Effects of the aesthetic design of icons on app downloads: evidence from an android market

Abstract

With the rapid development of the mobile app market, understanding the determinants of mobile app success has become vital to researchers and mobile app developers. Extant research on mobile applications primarily focused on the numerical and textual attributes of apps. Minimal attention has been provided to how the visual attributes of apps affect the download behavior of users. Among the features of app “appearance”, this study focuses on the effects of app icon on demand. With aesthetic product and interface design theories, we analyze icons from three aspects, namely, color, complexity, and symmetry, through image processing. Using a dataset collected from one of the largest Chinese Android websites, we find that icon appearance influences the download behavior of users. Particularly, apps with icons featuring higher colorfulness, proper complexity, and slight asymmetry lead to more downloads. These findings can help developers design their apps.

Appendix

1.1 Colorfulness

An image is initially read by a computer as a matrix of pixels with three dimensions in the RGB color space. Supposing that (r, g, b) is the corresponding R, G, and B value matrix for photo I in RGB color space, this algorithm computes the opposite color space. The new coordinates are as follows: rg = r − g and yb = 0.5(r + g) – b.

The colorfulness of photo I can be calculated as follows:

$$Colorfulness(I)\,=\,\alpha_{rgyb}(I)\,+\,0.3\beta_{rgyb}(I)$$

where \(\alpha_{rgyb} (I) = \sqrt {\left[ {\sigma_{rg} (I)} \right]^{2} + \left[ {\sigma_{yb} (I)} \right]^{2} }\) and \(\beta_{rgyb} (I) = \sqrt {\left[ {\mu_{rg} (I)} \right]^{2} + \left[ {\mu_{yb} (I)} \right]^{2} }\).

1.2 Brightness

Lightness refers to the “L” value in the HSL color space and can be calculated as follows:

$$L(x) = \frac{{\max (r(x),g(x),b(x)) + \min (r(x),g(x),b(x))}}{2},$$

where r(x), g(x), b(x) represent the R, G, and B values for pixel x in RGB color space.

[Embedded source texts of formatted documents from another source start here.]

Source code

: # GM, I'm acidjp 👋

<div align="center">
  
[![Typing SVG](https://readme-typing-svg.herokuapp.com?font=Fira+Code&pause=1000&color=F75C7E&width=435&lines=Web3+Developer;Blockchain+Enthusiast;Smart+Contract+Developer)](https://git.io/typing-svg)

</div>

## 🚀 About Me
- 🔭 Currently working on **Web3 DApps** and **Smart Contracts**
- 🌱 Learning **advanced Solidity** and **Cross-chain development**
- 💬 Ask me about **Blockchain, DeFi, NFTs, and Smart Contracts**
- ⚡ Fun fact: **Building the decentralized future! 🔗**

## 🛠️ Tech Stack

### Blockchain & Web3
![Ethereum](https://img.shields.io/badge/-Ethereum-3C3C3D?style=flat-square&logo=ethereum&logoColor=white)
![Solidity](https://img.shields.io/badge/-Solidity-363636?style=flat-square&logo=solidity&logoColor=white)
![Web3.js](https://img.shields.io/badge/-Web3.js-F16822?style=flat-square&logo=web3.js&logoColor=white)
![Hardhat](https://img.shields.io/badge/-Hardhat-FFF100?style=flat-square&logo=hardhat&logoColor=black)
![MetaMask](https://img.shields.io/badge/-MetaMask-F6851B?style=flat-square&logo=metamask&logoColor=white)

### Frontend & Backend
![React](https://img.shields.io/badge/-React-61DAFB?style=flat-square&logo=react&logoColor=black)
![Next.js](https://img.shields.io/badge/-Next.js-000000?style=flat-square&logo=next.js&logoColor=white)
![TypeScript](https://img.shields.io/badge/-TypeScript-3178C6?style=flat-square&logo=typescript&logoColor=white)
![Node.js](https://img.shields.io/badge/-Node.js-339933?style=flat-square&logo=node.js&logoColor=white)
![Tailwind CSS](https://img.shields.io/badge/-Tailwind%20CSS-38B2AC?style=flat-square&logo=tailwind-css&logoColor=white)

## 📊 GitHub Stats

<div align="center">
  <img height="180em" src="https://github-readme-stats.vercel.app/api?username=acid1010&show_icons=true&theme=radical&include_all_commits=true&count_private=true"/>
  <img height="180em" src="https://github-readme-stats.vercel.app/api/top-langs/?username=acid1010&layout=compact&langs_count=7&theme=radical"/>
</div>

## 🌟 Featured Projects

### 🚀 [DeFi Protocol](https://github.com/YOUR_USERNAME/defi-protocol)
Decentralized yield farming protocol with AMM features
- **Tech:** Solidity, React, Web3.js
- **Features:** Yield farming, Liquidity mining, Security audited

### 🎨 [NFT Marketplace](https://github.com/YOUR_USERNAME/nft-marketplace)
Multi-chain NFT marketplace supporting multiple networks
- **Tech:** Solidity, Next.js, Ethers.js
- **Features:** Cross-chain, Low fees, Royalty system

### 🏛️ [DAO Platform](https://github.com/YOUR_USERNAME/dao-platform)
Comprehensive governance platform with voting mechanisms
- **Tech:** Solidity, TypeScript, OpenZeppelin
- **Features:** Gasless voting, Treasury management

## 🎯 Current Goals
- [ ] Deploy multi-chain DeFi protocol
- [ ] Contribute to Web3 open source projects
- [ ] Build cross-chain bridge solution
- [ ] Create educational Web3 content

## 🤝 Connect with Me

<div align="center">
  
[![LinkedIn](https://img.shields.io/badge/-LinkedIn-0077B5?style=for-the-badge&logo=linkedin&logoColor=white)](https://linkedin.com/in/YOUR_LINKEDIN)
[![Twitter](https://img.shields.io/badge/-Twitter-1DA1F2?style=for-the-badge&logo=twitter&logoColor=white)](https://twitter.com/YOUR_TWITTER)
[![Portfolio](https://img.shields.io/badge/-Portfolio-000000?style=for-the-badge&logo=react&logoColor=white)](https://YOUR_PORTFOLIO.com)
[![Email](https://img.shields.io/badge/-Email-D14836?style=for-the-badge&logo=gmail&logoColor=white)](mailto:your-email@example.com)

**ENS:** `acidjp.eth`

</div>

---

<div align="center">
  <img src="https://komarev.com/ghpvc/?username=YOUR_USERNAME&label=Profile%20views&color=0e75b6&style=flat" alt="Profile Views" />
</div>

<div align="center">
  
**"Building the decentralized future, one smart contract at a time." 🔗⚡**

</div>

In our research, we used “L” to represent the brightness of an image. We computed the average brightness for all pixels in the image as follows:

$$Btn_{1} = \frac{1}{\left| I \right|}\sum\limits_{x \in I} {L(x)}$$

1.3 Saturation

The “S” from HSL color space can be calculated as follows:

$$S(x) = \left\{ \begin{array}{ll} 0,& \quad \hbox{if\;max} (r(x),g(x),b(x)) = 0 \hfill \\ 1 - \frac{{\text{min}} (r(x),g(x),b(x))}{\hbox{max} (r(x),g(x),b(x))}, & \quad { \rm otherwise} \hfill \\ \end{array} \right.$$

1.4 Complexity

Figure 4 shows an example of complexity and symmetry. An app icon called Bad Piggies, i.e., in (a), was downloaded from Google Play. We changed the color image into a binary photo, an array of 1 s and 0 s, as shown in (b). An object refers to a set of four connected pixels in this binary photo; c shows a binary image containing only the perimeter pixel of an object. The number of object is 9, and the number of holes represented by the Euler number is −21. Perimeter refers to the sum of non-zero pixels shown in (c), and 7576 non-zero pixels exist in all. The process of computing homogeneity includes iteratively subdividing the gray scale icon into quarters, as shown in (d). A total of 764 blocks exist in all.

Fig. 4

Example of complexity and symmetry

1.5 Symmetry

The first step is to detect the SIFT descriptor, as shown in (e). The similarity matrix is then computed to find matches, as indicated in (f). Matches at different scales are rejected, and the rotation center for satisfactory matches is determined, as indicated in (g).